Population Health: If nothing else, the coronavirus pandemic has taught us the critical importance of having a coordinated, logistical response to rapidly-developing public health emergencies. It’s also brought to the surface persistent health equity issues, leading to an accelerated focus on addressing historic and systemic inequities throughout our healthcare system. For their part, insurers have turned their attention to implementing programs aimed at improving member health beyond the traditional care pipeline, such as through strategic partnerships and broader data collection and mining. The pandemic not only exposed where some of these critical care gaps were, but, crucially, highlighted areas that existing programmatic capabilities weren’t even necessarily equipped to address. But, that’s all changing, as payers look to direct investment and resources towards increasing successful interventions in the population health space.

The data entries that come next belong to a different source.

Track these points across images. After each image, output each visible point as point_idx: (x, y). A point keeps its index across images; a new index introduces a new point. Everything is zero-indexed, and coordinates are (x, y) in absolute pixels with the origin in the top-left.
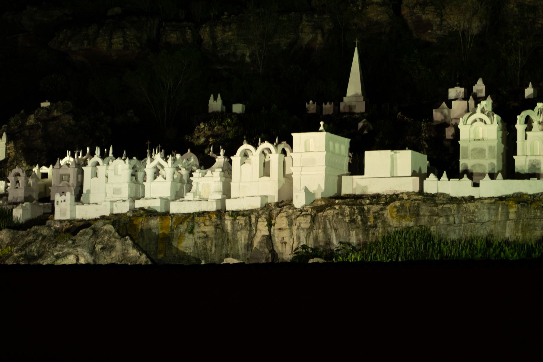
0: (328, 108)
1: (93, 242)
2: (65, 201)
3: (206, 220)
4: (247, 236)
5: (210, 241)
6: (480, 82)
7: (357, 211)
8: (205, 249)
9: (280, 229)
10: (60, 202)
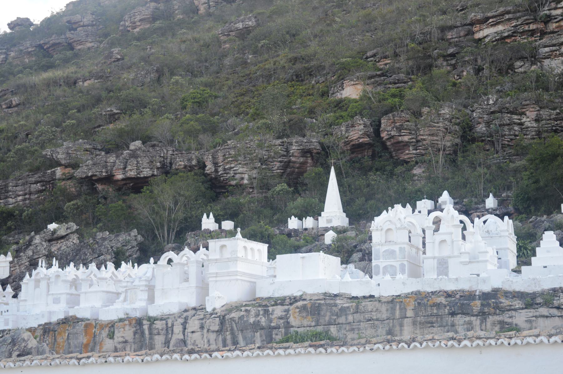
0: (309, 222)
1: (10, 350)
2: (8, 311)
3: (125, 325)
4: (164, 340)
5: (129, 346)
6: (445, 193)
7: (261, 313)
9: (193, 332)
10: (3, 312)
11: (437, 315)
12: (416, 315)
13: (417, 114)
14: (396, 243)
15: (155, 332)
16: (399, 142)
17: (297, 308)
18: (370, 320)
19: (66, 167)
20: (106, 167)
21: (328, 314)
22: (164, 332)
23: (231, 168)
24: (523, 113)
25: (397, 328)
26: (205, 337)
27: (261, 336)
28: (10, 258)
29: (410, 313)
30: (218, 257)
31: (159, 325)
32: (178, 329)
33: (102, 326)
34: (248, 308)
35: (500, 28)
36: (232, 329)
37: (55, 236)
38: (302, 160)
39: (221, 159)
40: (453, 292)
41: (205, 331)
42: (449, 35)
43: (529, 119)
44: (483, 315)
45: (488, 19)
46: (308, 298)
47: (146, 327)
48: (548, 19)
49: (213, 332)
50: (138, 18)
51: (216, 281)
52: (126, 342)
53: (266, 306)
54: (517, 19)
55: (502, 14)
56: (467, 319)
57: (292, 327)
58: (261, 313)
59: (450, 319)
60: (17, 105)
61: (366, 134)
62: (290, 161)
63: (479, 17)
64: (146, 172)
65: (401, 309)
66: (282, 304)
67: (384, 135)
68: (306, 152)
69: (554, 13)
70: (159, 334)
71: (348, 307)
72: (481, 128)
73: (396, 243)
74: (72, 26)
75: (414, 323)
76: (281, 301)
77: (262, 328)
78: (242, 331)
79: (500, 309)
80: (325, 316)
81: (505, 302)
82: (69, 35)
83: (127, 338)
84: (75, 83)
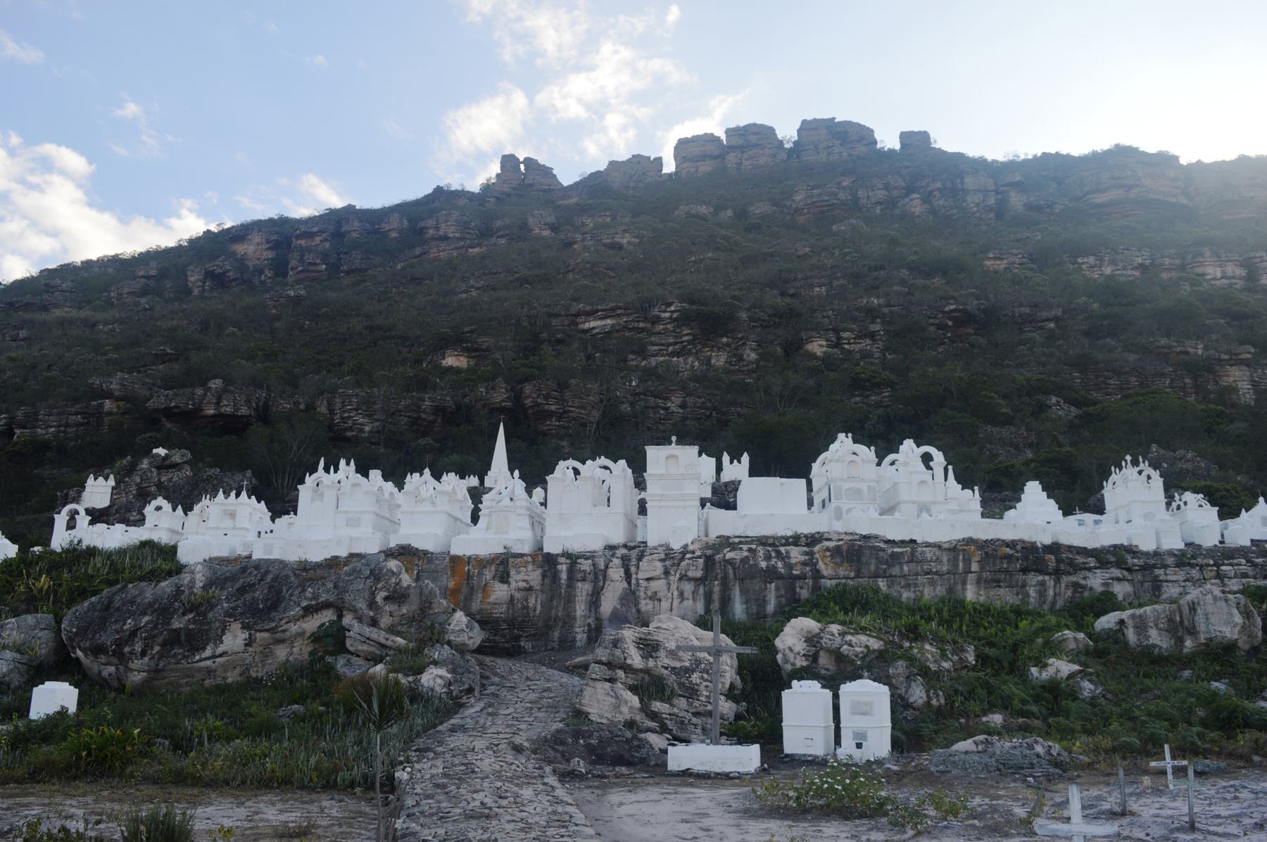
8: (526, 608)
9: (648, 579)
11: (1006, 571)
12: (982, 569)
13: (562, 386)
14: (863, 480)
15: (579, 576)
16: (544, 411)
17: (828, 549)
18: (927, 573)
19: (118, 399)
20: (193, 399)
21: (873, 561)
22: (590, 577)
23: (350, 417)
24: (666, 399)
25: (959, 587)
26: (674, 587)
27: (777, 589)
28: (112, 482)
29: (975, 567)
30: (663, 471)
31: (585, 565)
32: (616, 573)
33: (482, 563)
34: (754, 547)
35: (609, 321)
36: (725, 577)
37: (168, 462)
38: (432, 418)
39: (338, 405)
40: (1013, 541)
41: (674, 578)
42: (555, 322)
43: (674, 404)
44: (1057, 573)
45: (597, 311)
46: (835, 537)
47: (563, 568)
48: (657, 320)
49: (690, 579)
50: (126, 290)
51: (660, 507)
52: (530, 589)
53: (773, 545)
54: (628, 315)
55: (613, 309)
56: (1040, 578)
57: (824, 577)
58: (773, 554)
59: (1021, 577)
60: (24, 339)
61: (509, 398)
62: (420, 418)
63: (588, 308)
64: (244, 411)
65: (964, 560)
66: (796, 544)
67: (528, 402)
68: (438, 410)
69: (663, 315)
70: (584, 580)
71: (902, 553)
72: (626, 408)
73: (863, 480)
74: (49, 288)
75: (978, 582)
76: (795, 540)
77: (780, 577)
78: (742, 580)
79: (1076, 568)
80: (868, 564)
81: (1080, 559)
82: (46, 296)
83: (532, 583)
84: (94, 325)
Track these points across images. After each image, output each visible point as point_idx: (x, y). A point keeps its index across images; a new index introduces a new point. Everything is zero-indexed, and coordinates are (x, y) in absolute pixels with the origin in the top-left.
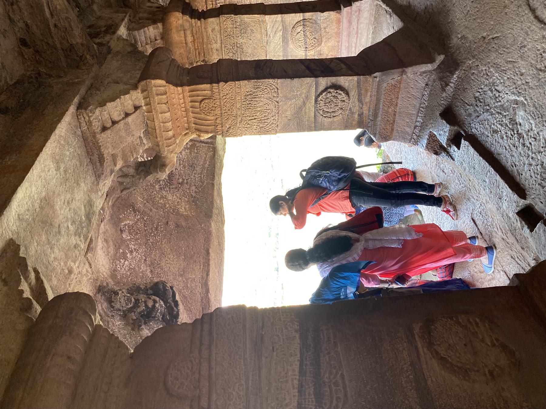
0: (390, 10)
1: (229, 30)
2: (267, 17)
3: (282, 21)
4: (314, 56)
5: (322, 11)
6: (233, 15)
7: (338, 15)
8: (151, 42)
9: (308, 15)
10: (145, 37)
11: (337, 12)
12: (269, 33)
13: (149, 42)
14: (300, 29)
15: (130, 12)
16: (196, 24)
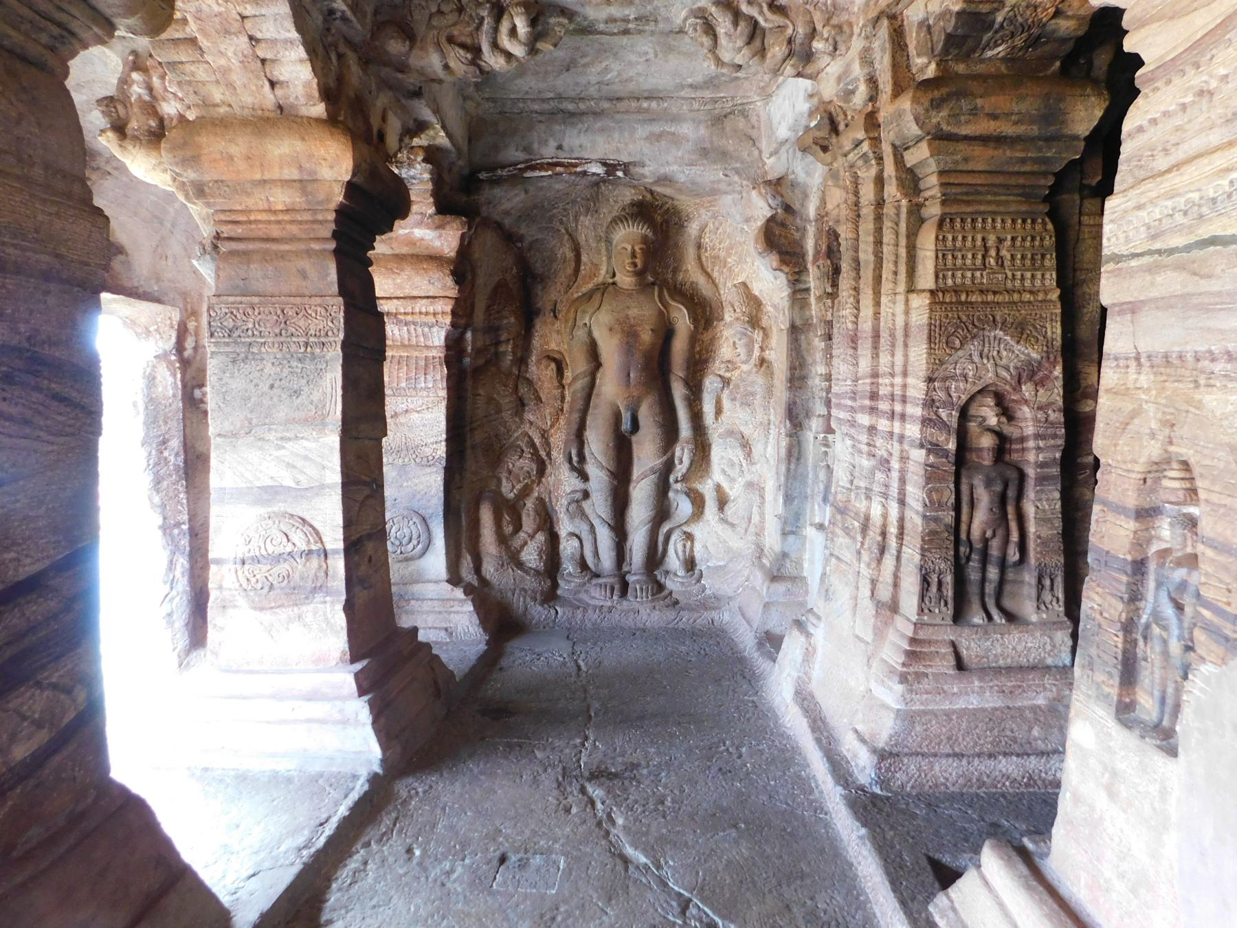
0: (321, 842)
1: (302, 323)
2: (333, 440)
3: (322, 486)
4: (220, 588)
5: (349, 608)
6: (342, 336)
7: (337, 655)
8: (263, 61)
9: (338, 565)
10: (274, 42)
11: (344, 653)
12: (289, 445)
13: (261, 54)
14: (300, 540)
15: (359, 29)
16: (321, 222)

Telehealth Growth: A new analysis charts the seismic shift undertaken by our healthcare delivery model last year in the immediate wake of the COVID public health crisis. Specifically, the data tracks telehealth utilization by physicians, which jumped from 25 percent in 2018 to nearly 80 percent in 2020. Additionally, almost 85 percent of psychiatrists also reported connecting with patients via telehealth during the height of the pandemic. Remote patient monitoring also experienced a significant uptick last year, with 20 percent of physicians saying they used it, almost twice as many as in 2018. Physicians also reported turning to telehealth to facilitate consults with their colleagues, further expanding the utility of the technology. Experts, however, are quick to point out that these figures reflect telehealth use during the pandemic, with more recent data placing utilization at about 20 percent as patients shift back to in-person visits and providers look to create hybrid models balancing in-person and virtual care. Still, they continue, the high rate of adoption speaks to the myriad federal and state emergency actions that allowed for the expansion of telehealth, putting pressure on policymakers to establish a long-term regulatory framework that keeps momentum going.